9 Kommentare zu „«Man hatte immer das Gefühl, dass es nach oben hin weitergeht»“

  1. César Eduardo Tamayo Rojas

    Mr. Peter Sloterdijk …. has generated in my life a gain of mobility, his writing in his books and his-sphairikos-thinking is a demonic territory ….
    I am completely grateful to be the recipient of your letters. his books have transformed my territory into a new Mephistophelian space … the medium that offers me the possibility of unearthing true treasures.

  2. Brigitte Schläppi

    Auch wenn ich nicht Alles verstehe, oder sehr wenig weiss über die Zusammenhänge der zitierten Personen, so bleibt dies: die letzten Sätze vom Geld und der Sprache. Eine Schlussfolgerung die ein Ganzes auf zwei gut verständliche Worte herunterrastert und erklärt, das muss mal einer nachmachen können! Auch mir begegnen diese Mythen im Freundeskreis. Etwas hilflos versuche ich jeweils das Thema zu meiden. Es könnte zum Bruch mit Freunden führen – z.B. die Impffrage. Brigitte Schläppi (72)

  3. Die Engländer haben ja für die Himmelsmetapher eine Extravokabel namens „heaven“ – im Gegensatz zum physikalischen Himmel „sky“. Im Deutschen gibt es für beides nur das eine Wort „Himmel“ – was eine klare Unterscheidung zwischen beiden ziemlich erschwert.
    Was Herr Sloterdijk mit „Urgewölbe“ umschreibt, ist ja nichts anderes als eine Vorstellung über einen Bereich im „heaven“, wo Ideale, Werte, Sehnsüchte und Ängste ihre Heimat haben. Wohin beispielsweise auch die Nächstenliebe – mit der Vorstellung einer Person namens Jesus Christus – als Uridee des Christentums aufgefahren ist, um dortselbst einen festen Platz einzunehmen.
    Ähnlich ist es mit allen anderen biblischen Metaphern, deren Bedeutung aber nicht beliebig interpretierbar ist.

  4. „… wenn zwischen der Sphäre des Glaubens und der Sphäre der Kunst eine tiefere Resonanz entdeckt wird.“ Der Begriff der Kunst ist heute sehr unscharf geworden und vermutlich ist mit dieser Aussage auch „die Musik“ gemeint. Wobei auch hier zu fragen wäre, bei welcher Art von Musik diese tiefere Resonanz erreicht wird und ob dies nicht von Individuum zu Individuum verschieden ist.
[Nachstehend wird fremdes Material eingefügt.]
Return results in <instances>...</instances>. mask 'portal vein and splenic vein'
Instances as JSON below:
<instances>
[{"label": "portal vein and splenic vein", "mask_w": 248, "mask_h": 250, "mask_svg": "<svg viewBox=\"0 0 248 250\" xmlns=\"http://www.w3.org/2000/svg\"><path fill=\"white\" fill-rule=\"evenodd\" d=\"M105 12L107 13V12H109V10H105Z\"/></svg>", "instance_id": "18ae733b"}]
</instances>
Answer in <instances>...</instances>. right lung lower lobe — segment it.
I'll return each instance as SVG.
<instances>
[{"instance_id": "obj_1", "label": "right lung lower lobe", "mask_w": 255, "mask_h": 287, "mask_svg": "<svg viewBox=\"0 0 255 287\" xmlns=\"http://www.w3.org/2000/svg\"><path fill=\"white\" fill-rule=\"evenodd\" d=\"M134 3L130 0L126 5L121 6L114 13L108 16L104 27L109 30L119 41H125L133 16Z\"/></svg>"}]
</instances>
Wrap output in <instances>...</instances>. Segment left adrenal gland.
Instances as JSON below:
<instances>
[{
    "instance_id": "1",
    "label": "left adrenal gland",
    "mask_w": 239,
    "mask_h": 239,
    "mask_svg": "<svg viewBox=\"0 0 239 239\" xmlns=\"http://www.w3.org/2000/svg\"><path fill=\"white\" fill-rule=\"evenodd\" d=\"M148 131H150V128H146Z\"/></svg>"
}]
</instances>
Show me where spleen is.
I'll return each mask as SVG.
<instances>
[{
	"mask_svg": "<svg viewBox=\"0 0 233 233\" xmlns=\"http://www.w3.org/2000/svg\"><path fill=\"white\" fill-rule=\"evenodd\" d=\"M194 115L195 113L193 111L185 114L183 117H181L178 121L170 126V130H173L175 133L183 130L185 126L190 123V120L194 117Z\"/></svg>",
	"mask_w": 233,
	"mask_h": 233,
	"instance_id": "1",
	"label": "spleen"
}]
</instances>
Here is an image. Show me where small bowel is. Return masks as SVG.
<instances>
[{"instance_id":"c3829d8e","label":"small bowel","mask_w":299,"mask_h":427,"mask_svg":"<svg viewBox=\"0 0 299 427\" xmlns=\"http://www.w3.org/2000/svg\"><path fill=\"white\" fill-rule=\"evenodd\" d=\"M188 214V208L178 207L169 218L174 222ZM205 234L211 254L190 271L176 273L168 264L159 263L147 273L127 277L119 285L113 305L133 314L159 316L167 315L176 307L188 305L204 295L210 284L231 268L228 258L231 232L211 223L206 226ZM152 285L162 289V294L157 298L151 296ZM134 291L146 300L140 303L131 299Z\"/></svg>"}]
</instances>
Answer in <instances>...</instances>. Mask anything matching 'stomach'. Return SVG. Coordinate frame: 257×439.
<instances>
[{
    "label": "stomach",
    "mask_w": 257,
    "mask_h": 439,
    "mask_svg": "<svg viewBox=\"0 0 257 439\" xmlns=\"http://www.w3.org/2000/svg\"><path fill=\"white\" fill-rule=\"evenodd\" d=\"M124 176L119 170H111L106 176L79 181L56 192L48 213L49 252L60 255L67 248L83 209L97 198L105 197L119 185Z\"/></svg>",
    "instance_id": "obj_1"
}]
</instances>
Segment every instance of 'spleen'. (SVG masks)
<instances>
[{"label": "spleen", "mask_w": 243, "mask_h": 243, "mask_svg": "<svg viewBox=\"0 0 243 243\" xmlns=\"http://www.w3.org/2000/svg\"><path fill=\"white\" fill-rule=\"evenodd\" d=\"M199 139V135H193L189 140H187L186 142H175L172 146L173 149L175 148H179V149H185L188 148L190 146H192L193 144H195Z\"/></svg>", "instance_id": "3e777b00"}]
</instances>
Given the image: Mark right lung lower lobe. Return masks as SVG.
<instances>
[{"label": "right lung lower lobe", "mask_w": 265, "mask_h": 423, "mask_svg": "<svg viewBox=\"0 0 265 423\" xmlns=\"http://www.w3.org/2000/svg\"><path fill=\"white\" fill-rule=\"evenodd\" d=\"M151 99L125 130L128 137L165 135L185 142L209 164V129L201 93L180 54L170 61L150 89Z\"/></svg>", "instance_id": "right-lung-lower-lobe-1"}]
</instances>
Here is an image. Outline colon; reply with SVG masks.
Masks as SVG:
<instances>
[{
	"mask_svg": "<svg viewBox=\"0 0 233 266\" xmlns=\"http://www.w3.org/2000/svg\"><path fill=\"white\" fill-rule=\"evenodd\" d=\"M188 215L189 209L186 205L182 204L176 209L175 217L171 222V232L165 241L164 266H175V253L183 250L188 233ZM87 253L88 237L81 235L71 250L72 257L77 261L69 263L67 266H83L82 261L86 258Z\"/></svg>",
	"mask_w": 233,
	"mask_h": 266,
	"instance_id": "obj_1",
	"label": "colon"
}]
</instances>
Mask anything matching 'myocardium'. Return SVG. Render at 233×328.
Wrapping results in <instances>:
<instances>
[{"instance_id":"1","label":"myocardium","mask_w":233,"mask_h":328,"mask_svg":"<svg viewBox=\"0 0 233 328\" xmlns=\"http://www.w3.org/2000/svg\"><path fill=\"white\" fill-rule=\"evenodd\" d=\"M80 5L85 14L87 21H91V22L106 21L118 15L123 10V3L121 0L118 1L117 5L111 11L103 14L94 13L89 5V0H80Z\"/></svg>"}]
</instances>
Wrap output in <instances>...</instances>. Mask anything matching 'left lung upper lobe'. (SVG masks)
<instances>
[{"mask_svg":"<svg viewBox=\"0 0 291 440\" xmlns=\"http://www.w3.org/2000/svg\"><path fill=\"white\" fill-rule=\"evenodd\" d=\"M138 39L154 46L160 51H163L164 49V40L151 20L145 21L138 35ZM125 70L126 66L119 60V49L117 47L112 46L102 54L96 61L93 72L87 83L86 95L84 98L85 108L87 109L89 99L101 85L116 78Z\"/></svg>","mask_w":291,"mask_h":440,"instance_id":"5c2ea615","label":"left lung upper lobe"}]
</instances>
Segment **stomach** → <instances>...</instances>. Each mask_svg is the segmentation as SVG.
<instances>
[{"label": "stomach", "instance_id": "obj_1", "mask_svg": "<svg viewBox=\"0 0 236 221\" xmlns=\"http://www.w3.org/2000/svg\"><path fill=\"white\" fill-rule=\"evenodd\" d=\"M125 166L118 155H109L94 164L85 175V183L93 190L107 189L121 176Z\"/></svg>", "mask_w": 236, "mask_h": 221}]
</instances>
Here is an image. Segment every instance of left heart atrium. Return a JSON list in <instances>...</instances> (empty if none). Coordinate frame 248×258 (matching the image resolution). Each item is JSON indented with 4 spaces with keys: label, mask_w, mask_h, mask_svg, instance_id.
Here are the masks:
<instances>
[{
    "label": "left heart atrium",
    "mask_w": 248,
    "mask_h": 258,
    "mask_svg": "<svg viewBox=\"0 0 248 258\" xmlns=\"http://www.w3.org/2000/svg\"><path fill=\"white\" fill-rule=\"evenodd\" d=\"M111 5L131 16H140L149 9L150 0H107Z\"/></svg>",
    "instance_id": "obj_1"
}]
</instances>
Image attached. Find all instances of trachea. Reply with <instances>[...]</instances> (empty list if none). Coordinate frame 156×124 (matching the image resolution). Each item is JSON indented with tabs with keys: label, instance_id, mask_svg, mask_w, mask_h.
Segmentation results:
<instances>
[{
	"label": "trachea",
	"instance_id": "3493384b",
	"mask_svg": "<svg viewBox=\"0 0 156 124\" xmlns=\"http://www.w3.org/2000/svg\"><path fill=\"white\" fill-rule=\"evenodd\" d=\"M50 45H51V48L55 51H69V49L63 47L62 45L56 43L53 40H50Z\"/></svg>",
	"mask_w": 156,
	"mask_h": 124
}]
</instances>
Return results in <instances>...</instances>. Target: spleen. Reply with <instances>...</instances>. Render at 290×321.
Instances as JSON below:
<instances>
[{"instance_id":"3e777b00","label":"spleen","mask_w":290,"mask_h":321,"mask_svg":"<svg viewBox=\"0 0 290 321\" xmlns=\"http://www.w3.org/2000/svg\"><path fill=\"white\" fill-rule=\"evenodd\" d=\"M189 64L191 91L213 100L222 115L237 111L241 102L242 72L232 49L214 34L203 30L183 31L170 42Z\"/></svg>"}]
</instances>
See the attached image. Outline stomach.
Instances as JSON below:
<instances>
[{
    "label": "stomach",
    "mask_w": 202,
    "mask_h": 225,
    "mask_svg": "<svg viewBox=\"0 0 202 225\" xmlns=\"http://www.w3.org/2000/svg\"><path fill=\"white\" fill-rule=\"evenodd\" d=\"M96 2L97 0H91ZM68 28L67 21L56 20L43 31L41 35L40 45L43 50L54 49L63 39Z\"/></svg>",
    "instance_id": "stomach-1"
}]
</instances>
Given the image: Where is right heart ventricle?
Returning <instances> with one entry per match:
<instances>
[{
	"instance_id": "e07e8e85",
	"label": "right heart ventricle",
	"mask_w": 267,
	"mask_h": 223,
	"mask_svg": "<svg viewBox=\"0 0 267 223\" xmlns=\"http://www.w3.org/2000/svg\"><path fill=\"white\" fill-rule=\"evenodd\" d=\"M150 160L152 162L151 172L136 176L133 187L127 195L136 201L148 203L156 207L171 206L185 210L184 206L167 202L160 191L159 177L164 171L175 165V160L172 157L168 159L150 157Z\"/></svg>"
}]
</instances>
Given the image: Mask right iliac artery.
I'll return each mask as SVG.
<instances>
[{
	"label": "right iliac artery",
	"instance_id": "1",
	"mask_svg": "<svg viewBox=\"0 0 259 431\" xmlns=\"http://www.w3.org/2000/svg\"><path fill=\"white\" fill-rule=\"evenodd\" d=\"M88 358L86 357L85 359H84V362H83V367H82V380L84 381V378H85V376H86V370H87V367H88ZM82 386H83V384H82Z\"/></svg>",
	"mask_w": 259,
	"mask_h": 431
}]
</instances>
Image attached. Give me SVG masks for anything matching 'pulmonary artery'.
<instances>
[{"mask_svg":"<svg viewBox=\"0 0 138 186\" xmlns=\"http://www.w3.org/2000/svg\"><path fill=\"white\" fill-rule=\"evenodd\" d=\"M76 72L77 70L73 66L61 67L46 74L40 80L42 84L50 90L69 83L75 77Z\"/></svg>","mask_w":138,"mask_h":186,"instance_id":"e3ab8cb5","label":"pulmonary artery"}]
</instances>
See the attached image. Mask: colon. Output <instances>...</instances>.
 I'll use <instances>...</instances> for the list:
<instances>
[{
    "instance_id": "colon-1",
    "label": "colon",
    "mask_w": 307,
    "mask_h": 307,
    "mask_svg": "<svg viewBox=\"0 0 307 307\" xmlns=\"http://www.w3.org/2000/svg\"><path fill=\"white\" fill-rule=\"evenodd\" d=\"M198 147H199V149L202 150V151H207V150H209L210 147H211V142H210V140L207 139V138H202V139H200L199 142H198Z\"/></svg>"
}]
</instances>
  5. Sloterdijk ist ja eine Philosophiemaschine, eine sprachliche Tinguely-Skulptur, die losrattert, wenn angeschubst, und wie bei Tinguely steht man gebannt und ist verzaubert. Johanna hat diesen Welterklärungsapparat ganz schön auf Touren gebracht. Das Interview ist die reine Freude und liefert als Bonusmaterial jede Menge Denkimpulse.

    Das ist es übrigens, was mich an RefLab begeistert: Es ist in der Einöde konfektionierter Spiritualität ein kostbarer Ort der Intellektualität.

    1. Der Unterschied zum Himmel im Englischen durch SKY und HEAVEN ist für mich seit langem hilfreich. Durch diesen Unterschied erschloss sich mir die Abhängigkeit von ZEIT und BEWUSSTSEIN voneinander. Der biblische terminus technicus „das Reich Gottes ist mitten unter uns“ bekommt konkrete Realität.

    2. Sloterdijk eine sprachliche Tinguely-Skulptur? 😀 Aber nicht die aus Schrott mit der Fähigkeit, sich selbst zu zerlegen und schön dabei auszusehen? Die Sloterdijks zeigten sich gegenüber dem „Zürcher Religionslabor“ – wie Peter und Beatrice S. das RefLab in unserer Email-Korrespondenz tauften – spontan aufgeschlossen. Lief alles ganz angenehm und unkompliziert.